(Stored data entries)
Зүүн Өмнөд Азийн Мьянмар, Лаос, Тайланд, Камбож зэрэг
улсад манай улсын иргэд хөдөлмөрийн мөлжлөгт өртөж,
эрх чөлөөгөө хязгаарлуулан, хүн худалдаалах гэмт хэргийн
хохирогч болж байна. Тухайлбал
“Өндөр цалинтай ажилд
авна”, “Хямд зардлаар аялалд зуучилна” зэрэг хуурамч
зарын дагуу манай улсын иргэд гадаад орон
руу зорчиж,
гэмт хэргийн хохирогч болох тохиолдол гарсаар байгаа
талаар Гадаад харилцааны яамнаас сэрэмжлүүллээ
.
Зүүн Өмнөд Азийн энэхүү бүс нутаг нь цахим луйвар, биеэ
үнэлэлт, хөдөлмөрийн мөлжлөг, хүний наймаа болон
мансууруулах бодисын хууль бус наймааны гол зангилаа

## Problem
Return each line in the records that contains the string "зэрэг". Treat uppercase and lowercase letters as different.

## Answer box
Зүүн Өмнөд Азийн Мьянмар, Лаос, Тайланд, Камбож зэрэг
авна”, “Хямд зардлаар аялалд зуучилна” зэрэг хуурамч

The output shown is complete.